Impact sur l’entreprise et la concurrence

Le défi majeur pour Google sera de rassurer les DSI. ChromeOS a bâti sa réputation sur une sécurité « de niveau entreprise », une image de robustesse que la marque « Android », souvent associée au BYOD (Bring Your Own Device), ne possède pas au même degré.

Paradoxalement, cette fusion pourrait faciliter l’adoption en entreprise. Comme le note une analyse, de nombreuses entreprises qui interdisent les Chromebooks (perçus comme un écosystème distinct à gérer) autorisent déjà les appareils Android, encadrés par des solutions de MDM (Mobile Device Management). En devenant « Android », le nouvel OS pour PC pourra s’intégrer plus facilement dans les politiques de sécurité et les outils de gestion de flotte existants. La clé du succès résidera dans la capacité de Google à garantir la continuité. La survie de la console Google Admin  et de la marque « Chrome Enterprise »  sera cruciale pour affirmer que le modèle de sécurité fondamental de ChromeOS (démarrage vérifié, sandboxing, mises à jour transparentes) constitue le socle du nouvel OS, et non l’inverse.

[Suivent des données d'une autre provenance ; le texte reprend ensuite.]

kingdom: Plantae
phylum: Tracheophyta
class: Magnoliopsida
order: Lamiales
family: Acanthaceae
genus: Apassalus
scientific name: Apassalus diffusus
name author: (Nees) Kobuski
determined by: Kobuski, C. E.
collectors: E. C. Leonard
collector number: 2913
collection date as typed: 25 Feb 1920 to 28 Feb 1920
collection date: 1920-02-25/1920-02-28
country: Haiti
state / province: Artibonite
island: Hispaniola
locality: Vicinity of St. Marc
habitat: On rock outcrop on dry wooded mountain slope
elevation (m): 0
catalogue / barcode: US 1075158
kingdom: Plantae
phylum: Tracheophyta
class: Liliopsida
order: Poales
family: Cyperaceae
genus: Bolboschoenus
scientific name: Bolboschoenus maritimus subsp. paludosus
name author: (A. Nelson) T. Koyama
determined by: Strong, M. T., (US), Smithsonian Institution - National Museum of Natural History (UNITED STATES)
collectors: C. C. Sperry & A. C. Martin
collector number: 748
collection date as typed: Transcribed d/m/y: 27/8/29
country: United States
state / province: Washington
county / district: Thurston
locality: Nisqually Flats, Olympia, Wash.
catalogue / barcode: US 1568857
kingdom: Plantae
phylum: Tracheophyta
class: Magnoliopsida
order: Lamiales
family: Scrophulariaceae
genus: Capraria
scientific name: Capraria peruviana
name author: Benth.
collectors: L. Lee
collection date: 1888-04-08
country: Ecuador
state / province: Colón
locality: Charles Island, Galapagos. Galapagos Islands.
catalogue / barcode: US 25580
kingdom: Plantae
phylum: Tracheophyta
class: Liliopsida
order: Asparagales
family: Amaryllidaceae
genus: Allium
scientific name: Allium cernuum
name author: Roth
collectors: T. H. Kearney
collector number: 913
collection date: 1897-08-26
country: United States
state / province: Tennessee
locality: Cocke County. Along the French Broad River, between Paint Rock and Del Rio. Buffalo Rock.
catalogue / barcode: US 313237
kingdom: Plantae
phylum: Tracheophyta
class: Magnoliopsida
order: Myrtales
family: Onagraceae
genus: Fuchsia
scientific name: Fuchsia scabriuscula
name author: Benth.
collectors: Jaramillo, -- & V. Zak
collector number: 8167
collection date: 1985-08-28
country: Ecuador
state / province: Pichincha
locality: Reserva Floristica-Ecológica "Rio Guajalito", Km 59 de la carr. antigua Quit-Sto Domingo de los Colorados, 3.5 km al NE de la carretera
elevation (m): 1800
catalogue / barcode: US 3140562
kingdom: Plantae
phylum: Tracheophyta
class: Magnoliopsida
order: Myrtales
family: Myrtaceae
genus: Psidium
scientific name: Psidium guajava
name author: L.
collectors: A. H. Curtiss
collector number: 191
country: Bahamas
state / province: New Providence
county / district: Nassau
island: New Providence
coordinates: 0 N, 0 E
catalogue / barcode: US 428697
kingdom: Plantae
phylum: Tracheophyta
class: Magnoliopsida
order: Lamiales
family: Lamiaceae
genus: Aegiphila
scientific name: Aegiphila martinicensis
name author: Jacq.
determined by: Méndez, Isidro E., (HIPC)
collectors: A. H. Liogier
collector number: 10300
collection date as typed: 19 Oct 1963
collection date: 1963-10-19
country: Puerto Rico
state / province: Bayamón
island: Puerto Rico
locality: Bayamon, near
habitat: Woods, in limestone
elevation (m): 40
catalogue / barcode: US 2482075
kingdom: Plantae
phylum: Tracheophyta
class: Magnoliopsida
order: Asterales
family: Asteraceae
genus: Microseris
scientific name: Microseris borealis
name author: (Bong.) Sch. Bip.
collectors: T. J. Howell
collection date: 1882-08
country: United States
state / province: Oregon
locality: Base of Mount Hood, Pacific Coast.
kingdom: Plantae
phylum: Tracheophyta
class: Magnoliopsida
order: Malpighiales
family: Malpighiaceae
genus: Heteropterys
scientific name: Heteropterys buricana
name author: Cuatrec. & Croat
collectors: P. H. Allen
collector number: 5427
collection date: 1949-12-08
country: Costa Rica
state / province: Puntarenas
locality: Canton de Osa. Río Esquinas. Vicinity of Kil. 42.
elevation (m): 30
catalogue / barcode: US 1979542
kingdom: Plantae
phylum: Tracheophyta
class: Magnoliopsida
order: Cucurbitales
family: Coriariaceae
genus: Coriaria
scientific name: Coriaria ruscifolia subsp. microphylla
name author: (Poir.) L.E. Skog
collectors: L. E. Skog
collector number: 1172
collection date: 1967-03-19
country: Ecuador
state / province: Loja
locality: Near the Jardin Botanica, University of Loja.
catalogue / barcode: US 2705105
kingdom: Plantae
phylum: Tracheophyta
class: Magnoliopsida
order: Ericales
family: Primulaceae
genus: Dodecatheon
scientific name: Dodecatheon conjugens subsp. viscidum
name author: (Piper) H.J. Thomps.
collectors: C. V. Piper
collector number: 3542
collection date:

La concurrence, elle, a déjà commencé à réagir à cette manœuvre stratégique. La réponse de Microsoft est double. D’abord, une retraite : l’annonce de la fin de vie de Windows 11 SE, le concurrent direct de ChromeOS dans l’éducation, prévue pour 2026, n’est pas une coïncidence. Elle est survenue quelques jours seulement après la confirmation de la fusion par Google, signalant un abandon de la lutte frontale sur le matériel à bas coût.

Ensuite, un contournement : la véritable stratégie de Microsoft est le « Cloud PC ». Un paradoxe émerge : alors que Google alourdit son OS local en y intégrant les piles Android et Linux, Microsoft allège le sien en misant tout sur Windows 365. Google, loin de combattre cette tendance, l’encourage. Le Chromebook (et son successeur fusionné) est conçu pour être le meilleur client léger possible pour exécuter… Windows dans le cloud. En assurant une intégration parfaite de Microsoft 365  et en se positionnant comme un terminal sécurisé et économique pour Windows 365, Google adopte une stratégie « frenemy » (ami-ennemi). L’entreprise gagne sur tous les tableaux : elle vend le matériel  et la licence de gestion de flotte, quel que soit le système d’exploitation que l’utilisateur final exécute dans sa session.

Enfin, la réponse d’Apple est, en réalité, la cause de cette fusion. L’écosystème unifié macOS/iOS/iPadOS d’Apple  est la cible que Google cherche à atteindre. La fragmentation de son propre écosystème était devenue son plus grand handicap. Apple, de son côté, ne reste pas immobile et poursuit sa propre logique d’unification.

Alors, quel avenir pour ChromeOS ?

L’avenir de ChromeOS est un paradoxe : pour survivre, grandir et atteindre son plein potentiel au-delà de la niche éducative, il doit accepter de disparaître en tant que silo technique. Le système qui équipera les « Chromebooks » de 2026 et au-delà  sera fondamentalement un système Android, reposant sur un noyau Linux. Il sera habillé de l’interface utilisateur productive et de la philosophie de gestion sécurisée de ChromeOS.

Cette nouvelle plateforme exécutera les applications Android nativement, éliminant la virtualisation et ses problèmes. Elle continuera de servir les développeurs en exécutant des conteneurs Linux, non plus via Crostini mais via le framework de virtualisation natif d’Android (AVF). Enfin, elle continuera de promouvoir les PWA  comme des citoyens de première classe. Cette fusion, dictée par la nécessité d’une stratégie d’IA unifiée  et la concurrence féroce de l’écosystème Apple, représente le pari le plus important de Google sur l’avenir de l’informatique personnelle. Ce n’est plus une simple guerre de systèmes d’exploitation ; c’est la bataille pour définir l’écosystème informatique unifié de la prochaine décennie.